El corazón y los ojos nunca son viejos.
La intención hace la acción
Pies, ¿para qué os quiero?.
Gran poder tiene el amor, pero el dinero mayor.
Matrimonio repentino, muchacho cincomesino.
La ambición mató al ratón.
Date a placer, Miguelejo; morirás de viejo.
Cantó al alba la perdiz, más le valiera morir.
Amigo, no de mí, sino de lo mío, lléveselo el río.
Un pie calzado y otro descalzo
Al marido, amarle como amigo, y temerle como enemigo.
Cántaro roto para tiesto vale.
El que parte y reparte toca la mejor parte
Reniega del amigo que se come lo tuyo contigo y lleva lo suyo consigo.
Casada que va a fiestas, cuernos en cestas.
Huevos solos, mil manjares y para todos.
Las felicidades que gustan no duran demasiado
Variante: Caridad y amor no quieren tambor; en silencio viven mejor.
Entre marido y mujer, solo paz hay que poner.
Ocasión y tentación, madre e hija son.
Hay que hacer de tripas corazones.
Mira a tu suegra, así será tu mujer de vieja.
Jarrito nuevo, ¿dónde te pondré?; jarrito viejo, ¿dónde te botaré?.
Viejos los cerros y reverdecen
A quien cuece o amasa, de todo le pasa.
Los hombre dispuestos a prometer, están dispuestos a olvidar.
Aunque veas pleito ganado, vete con cuidado.
De la mujer el primer consejo, que el segundo no lo quiero.
El matrimonio está como un cacahuete, hay que romper la cáscara para ver lo que hay dentro.
Solo como Adán en el día de la madre
Pelearte, mejor con los parientes que con los vecinos.
Lo que del corazón rebosa, sálese por la boca.
El gato y el ratón nunca son de la misma opinión.
Los buenos recuerdos duran mucho tiempo; los malos, más todavía.
A los buenos, Dios se los lleva; y a los malos aquí se quedan.
Agua y luna, tiempo de aceituna.
La vida es una sorpresa continua
La palabra hablada escrita perece; la palabra escrita perdura.

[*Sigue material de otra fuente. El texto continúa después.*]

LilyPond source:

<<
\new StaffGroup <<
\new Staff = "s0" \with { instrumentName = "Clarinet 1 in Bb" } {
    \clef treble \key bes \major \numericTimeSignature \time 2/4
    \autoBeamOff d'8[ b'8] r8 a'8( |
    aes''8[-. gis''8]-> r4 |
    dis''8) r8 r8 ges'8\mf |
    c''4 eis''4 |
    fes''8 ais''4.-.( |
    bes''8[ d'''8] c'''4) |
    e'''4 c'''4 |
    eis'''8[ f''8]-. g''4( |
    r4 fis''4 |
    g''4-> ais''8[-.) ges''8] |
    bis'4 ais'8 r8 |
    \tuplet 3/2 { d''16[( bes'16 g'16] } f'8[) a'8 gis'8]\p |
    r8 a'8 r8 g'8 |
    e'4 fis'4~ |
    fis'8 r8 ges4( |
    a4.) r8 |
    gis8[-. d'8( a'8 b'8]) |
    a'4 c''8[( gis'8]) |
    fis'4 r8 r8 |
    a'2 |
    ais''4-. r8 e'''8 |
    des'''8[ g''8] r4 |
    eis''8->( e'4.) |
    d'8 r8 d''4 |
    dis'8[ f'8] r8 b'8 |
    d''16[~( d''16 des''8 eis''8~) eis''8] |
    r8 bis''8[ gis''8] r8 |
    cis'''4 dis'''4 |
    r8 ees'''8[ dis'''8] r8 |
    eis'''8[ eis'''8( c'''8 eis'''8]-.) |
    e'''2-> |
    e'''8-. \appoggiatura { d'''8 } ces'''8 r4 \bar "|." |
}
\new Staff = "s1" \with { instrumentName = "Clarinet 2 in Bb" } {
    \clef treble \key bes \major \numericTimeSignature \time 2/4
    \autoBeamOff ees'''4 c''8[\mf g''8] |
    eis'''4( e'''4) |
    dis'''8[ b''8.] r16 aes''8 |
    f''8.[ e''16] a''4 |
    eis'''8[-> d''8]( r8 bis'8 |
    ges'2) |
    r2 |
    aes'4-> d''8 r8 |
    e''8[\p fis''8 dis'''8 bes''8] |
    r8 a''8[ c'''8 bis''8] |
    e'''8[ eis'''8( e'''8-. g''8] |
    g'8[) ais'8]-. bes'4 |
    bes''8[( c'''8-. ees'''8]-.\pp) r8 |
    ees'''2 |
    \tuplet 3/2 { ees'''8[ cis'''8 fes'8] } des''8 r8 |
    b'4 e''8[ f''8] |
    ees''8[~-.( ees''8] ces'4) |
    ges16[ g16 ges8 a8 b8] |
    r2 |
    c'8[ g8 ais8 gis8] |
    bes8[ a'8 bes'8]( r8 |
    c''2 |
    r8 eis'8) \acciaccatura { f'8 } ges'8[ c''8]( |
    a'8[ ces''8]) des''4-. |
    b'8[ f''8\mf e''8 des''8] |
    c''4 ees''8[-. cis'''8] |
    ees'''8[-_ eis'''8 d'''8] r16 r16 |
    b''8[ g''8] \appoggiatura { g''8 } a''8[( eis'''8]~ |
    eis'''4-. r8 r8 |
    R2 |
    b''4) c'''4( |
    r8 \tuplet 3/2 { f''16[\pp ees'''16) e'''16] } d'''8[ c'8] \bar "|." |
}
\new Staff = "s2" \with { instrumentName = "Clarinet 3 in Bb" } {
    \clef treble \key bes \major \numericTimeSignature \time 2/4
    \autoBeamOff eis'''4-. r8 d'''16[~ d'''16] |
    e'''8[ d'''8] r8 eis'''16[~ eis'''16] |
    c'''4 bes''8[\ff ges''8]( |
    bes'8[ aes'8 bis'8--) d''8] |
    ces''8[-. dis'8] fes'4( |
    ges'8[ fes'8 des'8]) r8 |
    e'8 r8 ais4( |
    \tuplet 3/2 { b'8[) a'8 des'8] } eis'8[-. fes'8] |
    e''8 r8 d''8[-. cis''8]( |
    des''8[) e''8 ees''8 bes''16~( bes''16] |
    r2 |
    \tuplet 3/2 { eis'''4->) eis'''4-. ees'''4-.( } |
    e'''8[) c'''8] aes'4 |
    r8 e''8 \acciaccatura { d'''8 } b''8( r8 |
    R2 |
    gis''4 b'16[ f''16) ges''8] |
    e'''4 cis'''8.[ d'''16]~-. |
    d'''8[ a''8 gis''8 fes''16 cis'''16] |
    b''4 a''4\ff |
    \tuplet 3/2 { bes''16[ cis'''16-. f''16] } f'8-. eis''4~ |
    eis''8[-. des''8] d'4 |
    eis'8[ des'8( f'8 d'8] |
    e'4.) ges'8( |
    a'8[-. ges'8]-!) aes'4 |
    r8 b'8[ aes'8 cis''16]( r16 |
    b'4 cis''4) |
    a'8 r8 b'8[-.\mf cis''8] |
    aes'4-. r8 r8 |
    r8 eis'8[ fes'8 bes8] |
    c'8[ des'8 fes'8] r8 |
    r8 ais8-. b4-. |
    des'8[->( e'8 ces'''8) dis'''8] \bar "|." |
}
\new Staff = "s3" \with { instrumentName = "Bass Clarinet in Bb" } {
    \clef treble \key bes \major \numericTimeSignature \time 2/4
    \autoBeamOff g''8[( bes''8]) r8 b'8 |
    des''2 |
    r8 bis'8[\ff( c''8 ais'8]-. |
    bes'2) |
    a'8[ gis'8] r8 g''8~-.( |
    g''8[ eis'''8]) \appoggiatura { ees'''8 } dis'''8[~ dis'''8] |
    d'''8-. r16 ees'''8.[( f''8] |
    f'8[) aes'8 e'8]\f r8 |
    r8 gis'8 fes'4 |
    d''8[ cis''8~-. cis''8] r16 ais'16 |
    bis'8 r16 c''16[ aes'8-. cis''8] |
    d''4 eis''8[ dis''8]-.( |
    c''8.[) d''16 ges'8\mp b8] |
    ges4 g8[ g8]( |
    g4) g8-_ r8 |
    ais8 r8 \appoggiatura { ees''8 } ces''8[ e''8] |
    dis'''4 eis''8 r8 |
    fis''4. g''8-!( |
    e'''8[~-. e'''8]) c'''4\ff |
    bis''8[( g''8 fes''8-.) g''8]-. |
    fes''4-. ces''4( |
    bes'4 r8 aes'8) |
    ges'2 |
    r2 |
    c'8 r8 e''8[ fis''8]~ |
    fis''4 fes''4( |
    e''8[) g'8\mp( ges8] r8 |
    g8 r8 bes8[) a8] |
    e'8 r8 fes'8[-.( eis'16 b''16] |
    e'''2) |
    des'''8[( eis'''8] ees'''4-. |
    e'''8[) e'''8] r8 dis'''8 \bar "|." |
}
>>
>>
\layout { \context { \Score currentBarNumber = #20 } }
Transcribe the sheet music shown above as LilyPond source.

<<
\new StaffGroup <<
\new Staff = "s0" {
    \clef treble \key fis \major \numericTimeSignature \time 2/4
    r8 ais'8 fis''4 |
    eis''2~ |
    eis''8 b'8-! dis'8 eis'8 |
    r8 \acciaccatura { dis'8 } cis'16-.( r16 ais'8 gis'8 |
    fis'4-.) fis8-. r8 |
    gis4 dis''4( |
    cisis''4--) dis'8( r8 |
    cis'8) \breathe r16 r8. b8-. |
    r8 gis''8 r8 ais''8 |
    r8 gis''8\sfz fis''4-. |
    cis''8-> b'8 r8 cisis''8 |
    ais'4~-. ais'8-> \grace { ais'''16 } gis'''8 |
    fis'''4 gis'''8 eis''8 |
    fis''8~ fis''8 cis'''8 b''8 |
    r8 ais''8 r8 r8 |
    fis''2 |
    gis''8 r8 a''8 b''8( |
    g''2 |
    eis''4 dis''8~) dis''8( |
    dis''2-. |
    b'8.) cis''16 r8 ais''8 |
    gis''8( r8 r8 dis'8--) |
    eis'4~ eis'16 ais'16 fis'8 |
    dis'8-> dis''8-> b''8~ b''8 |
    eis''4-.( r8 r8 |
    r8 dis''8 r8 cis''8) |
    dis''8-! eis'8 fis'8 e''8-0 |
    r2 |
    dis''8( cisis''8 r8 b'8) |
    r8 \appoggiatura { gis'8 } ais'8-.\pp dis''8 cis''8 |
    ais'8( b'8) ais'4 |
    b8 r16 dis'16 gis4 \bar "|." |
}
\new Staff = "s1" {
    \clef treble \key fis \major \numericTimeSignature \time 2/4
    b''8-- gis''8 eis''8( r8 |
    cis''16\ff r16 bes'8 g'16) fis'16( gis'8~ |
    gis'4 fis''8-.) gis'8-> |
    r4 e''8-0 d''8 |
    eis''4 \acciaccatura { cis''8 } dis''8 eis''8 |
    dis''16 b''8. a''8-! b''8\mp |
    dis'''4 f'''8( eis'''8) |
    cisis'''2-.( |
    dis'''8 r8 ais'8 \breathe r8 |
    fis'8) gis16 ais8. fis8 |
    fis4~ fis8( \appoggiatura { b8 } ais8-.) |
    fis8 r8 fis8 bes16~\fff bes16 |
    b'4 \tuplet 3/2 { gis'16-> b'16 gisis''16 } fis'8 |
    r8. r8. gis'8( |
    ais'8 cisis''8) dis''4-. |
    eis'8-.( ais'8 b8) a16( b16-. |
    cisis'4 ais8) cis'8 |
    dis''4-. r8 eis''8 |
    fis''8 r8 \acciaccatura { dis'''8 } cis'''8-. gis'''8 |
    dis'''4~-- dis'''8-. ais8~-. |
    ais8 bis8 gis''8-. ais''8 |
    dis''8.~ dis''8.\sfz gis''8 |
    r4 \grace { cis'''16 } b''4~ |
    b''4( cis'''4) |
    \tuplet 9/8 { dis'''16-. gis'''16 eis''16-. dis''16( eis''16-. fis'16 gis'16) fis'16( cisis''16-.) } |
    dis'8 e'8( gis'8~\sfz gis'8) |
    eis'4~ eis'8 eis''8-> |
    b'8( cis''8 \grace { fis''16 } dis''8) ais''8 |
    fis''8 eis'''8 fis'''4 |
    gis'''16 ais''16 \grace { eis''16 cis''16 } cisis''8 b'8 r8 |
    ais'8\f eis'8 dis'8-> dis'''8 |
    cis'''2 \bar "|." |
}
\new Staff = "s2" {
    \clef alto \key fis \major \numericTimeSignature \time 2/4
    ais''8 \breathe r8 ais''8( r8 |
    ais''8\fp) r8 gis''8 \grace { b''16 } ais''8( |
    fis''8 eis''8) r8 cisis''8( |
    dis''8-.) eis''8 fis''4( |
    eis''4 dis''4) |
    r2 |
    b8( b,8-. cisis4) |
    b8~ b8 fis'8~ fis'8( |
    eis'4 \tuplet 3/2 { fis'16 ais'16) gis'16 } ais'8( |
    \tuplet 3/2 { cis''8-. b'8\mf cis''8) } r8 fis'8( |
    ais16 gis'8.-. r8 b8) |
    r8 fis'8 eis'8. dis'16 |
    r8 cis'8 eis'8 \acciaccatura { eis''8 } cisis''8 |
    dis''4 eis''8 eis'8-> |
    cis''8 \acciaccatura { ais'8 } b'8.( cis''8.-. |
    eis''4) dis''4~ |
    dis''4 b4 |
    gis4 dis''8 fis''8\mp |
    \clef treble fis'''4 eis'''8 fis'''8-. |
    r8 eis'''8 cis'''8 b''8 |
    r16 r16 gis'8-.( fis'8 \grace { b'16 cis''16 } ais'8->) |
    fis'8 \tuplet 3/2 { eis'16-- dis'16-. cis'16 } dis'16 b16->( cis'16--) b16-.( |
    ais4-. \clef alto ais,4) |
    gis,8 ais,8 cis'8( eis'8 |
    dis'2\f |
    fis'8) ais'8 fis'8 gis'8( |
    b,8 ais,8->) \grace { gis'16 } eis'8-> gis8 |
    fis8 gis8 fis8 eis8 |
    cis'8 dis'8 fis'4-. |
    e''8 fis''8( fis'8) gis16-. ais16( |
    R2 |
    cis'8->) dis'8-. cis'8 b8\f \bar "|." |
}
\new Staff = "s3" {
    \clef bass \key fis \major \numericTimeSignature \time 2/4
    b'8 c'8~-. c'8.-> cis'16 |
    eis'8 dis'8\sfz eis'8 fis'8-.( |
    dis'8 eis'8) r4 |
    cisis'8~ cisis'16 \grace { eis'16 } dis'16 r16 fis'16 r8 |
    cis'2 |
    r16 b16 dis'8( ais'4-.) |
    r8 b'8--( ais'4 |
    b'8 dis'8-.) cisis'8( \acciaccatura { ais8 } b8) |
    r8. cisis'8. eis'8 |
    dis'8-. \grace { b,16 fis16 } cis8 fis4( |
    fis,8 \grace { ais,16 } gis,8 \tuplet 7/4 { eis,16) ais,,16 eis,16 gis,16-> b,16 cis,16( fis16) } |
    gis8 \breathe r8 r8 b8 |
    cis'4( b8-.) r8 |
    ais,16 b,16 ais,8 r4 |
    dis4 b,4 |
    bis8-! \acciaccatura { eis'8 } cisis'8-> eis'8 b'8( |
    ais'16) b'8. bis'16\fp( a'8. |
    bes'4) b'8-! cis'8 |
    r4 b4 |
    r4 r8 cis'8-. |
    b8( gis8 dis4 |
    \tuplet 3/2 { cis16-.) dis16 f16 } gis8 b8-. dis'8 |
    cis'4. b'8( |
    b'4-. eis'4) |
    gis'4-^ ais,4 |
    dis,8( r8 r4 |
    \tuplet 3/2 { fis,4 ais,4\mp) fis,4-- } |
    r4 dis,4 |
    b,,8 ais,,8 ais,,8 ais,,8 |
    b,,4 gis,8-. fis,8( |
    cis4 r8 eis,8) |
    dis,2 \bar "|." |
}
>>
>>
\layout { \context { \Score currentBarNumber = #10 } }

El cuerdo en cabeza ajena escarmienta.
A la leche, nada le eches; pero le dice la leche al aguardiente: ¡déjate caer, valiente!.
Si truena es porque va a llover.
Bromeando, bromeando, amargas verdades se van soltando.
Septiembre sereno, ni malo ni bueno.
En casa del ladrón te roban hasta la respiración.
y k siempre estas a mi lado por k hay veces k me siento tan sola y con mucho frio k kisiera irme pero tambien nose si tu señor me kieres e hecho tantas cosas malas k ya nose ni en k pensar me entiendes todo poderoso
El mal que salió de mi boca voló hasta tu corazón.
La amistad entre los hombres que se estiman es como la luna nueva que crece a medida que pasan las noches
Al perro flaco no le faltan pulgas.
Por San Justo y Pastor, entran las nueces en sabor, y las mozas en amor.
Ni adobo sin ajo, ni campana sin badajo, ni viudita sin su majo.